++++ Excerpt ++++
The average cost for smokers is $32050.2, while the average cost for a non-smoker is $8434.3


In [4]:
# Evaluation of percentage increase of insurance cost 
# due to smoking

def percentage_increase(m,f):
    return round(((m-f)/f) * 100, 2)

percent_increase = percentage_increase(avg_cost_for_smokers, avg_cost_for_nonsmokers)
print('The percentage increase in insurance cost for smokers in relation to non smokers is {}%'.format(percent_increase))

The percentage increase in insurance cost for smokers in relation to non smokers is 280.0%


In [5]:
# This segment of code will be used to investigate the coorelation 
# between the insurance costs and gender of the individual in question

female_count = 0
male_count = 0
female_sum = 0
male_sum = 0
with open('insurance.csv') as insurance_data:
    headers = insurance_data.readline().strip('\n').split(',')
    reader = csv.reader(insurance_data)
    for row in reader:
        if row[1] == 'female':
            female_count += 1
            female_sum += float(row[6])
++++
• _Tasks to perform_:
**A.** In the insurance cost notebook, what percentage increase in insurance cost is reported for smokers relative to non-smokers?
**B.** Reproduce the insurance cost notebook from "female_count = 0" to "female_sum += float(row[6])".
**C.** Resume the insurance cost notebook from the point at which it stops.
The data after this text are not needed for this work.
++++ Supplied material ++++
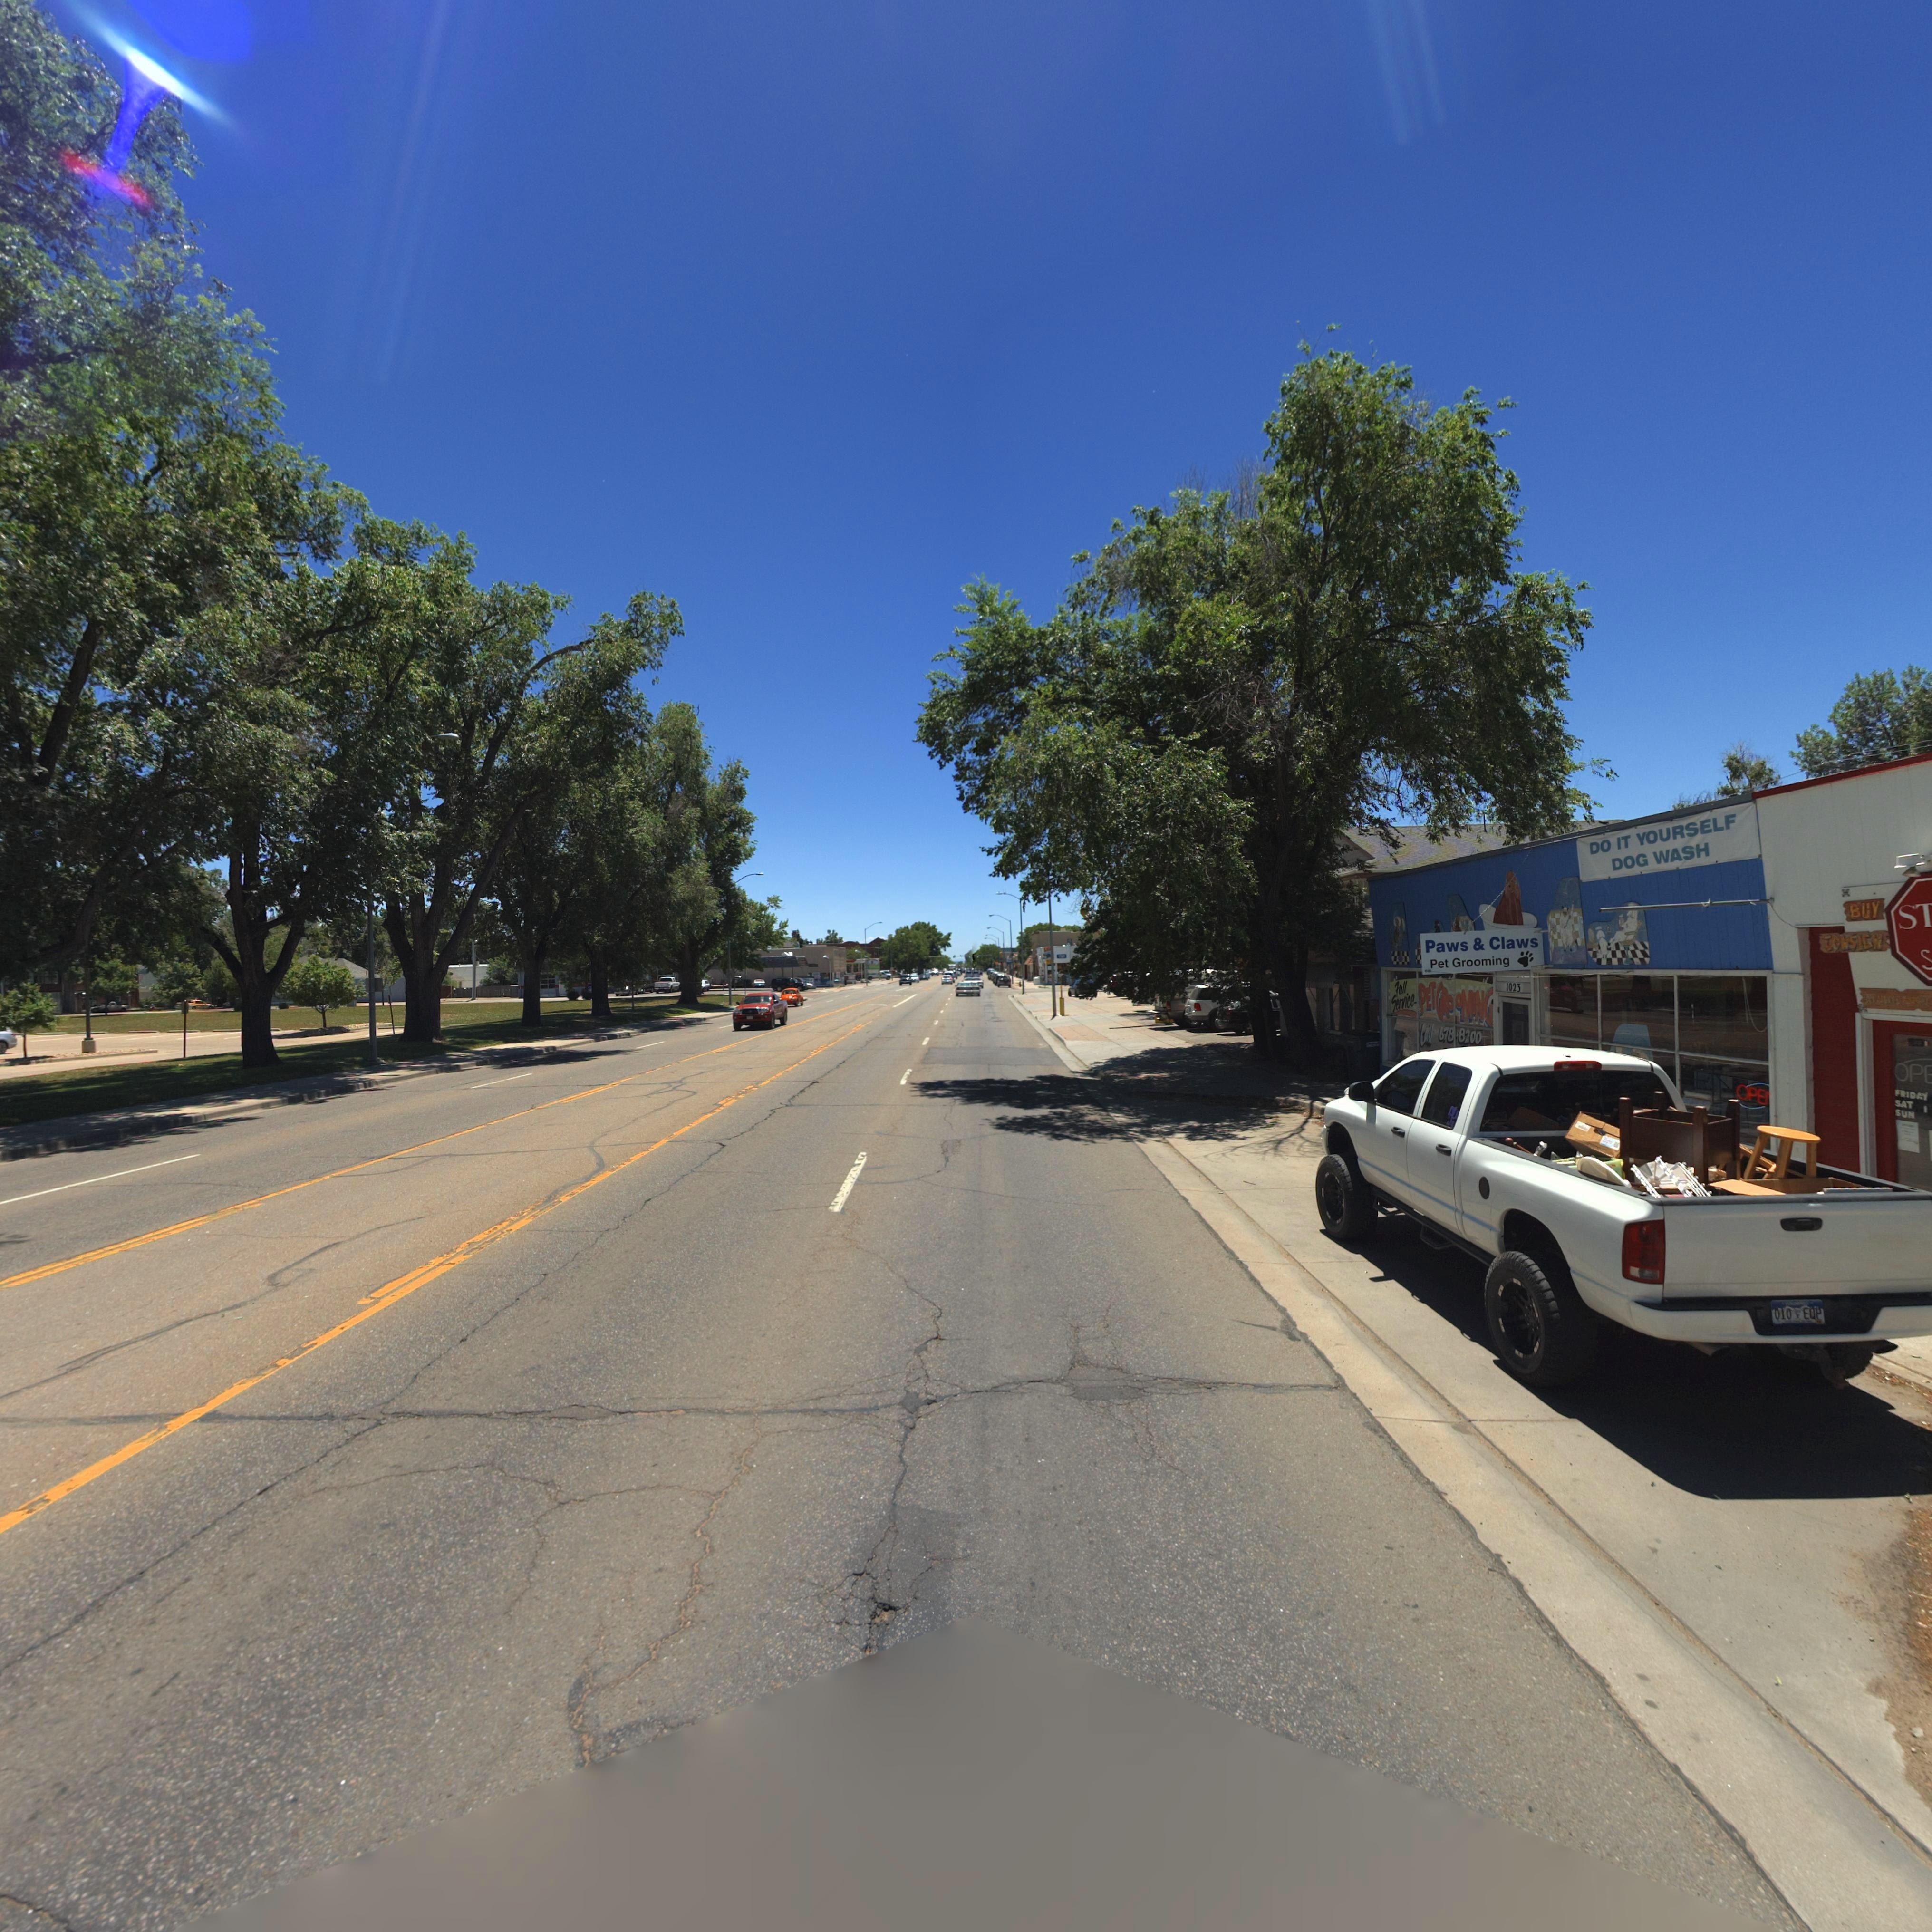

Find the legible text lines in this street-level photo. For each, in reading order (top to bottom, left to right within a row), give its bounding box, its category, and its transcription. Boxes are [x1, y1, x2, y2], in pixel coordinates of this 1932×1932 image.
++++
• _Exercise responses_:
**A.** 280.0%

**B.**
female_count = 0
male_count = 0
female_sum = 0
male_sum = 0
with open('insurance.csv') as insurance_data:
    headers = insurance_data.readline().strip('\n').split(',')
    reader = csv.reader(insurance_data)
    for row in reader:
        if row[1] == 'female':
            female_count += 1
            female_sum += float(row[6])

**C.**
        else:
            male_count += 1
            male_sum += float(row[6])
    average_female = female_sum/female_count
    average_male = male_sum/male_count
    
print('The percentage increase in insurance cost between a female and a male is {}% increase, this would suggest that gender and many other factors will affect the total cost'.format(percentage_increase(average_male, average_female)))

The percentage increase in insurance cost between a female and a male is 11.04% increase, this would suggest that gender and many other factors will affect the total cost


In [6]:
# Now for a simple one, this segment will simply check the 
# average age of the individuals in the dataset 

age_sum = 0
age_count = 0
with open('insurance.csv') as insurance_data:
    header = insurance_data.readline()
    reader = csv.reader(insurance_data)
    for row in reader:
        age_sum += int(row[0])
        age_count += 1
average_age = int(age_sum/age_count)
print('The average age of the individuals in the dataset is {} years of age'.format(average_age))

The average age of the individuals in the dataset is 39 years of age


In [7]:
# For this section I set out to find the average cost of 
# insurance for those with differing numbers of children 
# due to the information possibly being useful for aspiring 
# parents 
children0 = children1 = children2 = children3 = children4 = children5 = 0
len0 = len1 = len2 = len3 = len4 = len5 = 0
with open('insurance.csv') as insurance_data:
    header = insurance_data.readline()
    reader = csv.reader(insurance_data)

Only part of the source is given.